Dataset extract:

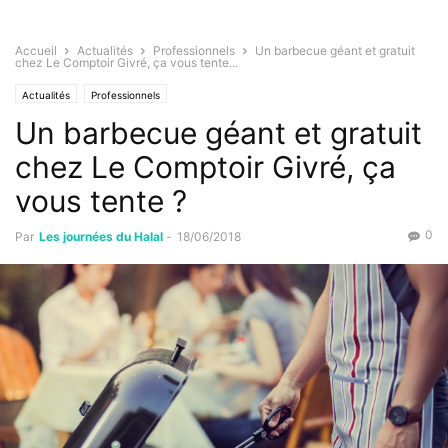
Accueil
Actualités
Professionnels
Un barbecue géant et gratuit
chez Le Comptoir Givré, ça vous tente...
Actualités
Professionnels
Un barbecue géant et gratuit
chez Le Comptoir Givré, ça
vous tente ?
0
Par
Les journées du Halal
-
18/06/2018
...
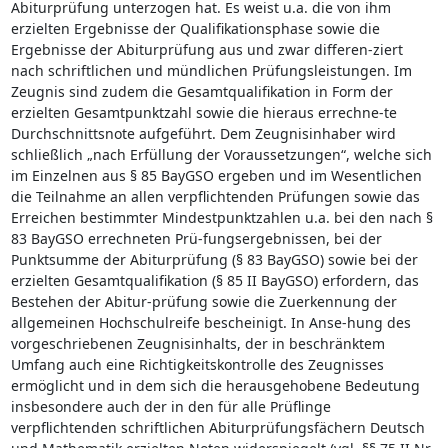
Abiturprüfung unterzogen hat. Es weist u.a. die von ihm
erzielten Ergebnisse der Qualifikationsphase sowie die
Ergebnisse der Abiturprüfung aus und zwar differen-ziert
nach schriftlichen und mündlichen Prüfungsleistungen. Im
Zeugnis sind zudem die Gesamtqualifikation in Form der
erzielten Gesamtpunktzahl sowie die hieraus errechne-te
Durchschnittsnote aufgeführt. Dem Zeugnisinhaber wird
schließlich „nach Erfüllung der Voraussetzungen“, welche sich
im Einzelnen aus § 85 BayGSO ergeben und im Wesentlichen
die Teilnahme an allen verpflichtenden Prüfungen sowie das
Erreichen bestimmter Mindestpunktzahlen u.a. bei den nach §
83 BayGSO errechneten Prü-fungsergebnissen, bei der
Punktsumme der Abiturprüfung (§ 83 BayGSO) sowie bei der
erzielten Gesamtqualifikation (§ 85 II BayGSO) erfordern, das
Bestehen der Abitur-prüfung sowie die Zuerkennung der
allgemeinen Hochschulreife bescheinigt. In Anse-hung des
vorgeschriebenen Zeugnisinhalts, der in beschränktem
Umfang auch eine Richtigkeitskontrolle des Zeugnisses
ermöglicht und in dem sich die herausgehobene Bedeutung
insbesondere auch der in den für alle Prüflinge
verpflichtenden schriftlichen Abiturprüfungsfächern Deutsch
* * *
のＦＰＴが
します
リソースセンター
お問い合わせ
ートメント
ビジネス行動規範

Work order:
From the entries above, copy each line holding "auch".

Written solution:
Umfang auch eine Richtigkeitskontrolle des Zeugnisses
insbesondere auch der in den für alle Prüflinge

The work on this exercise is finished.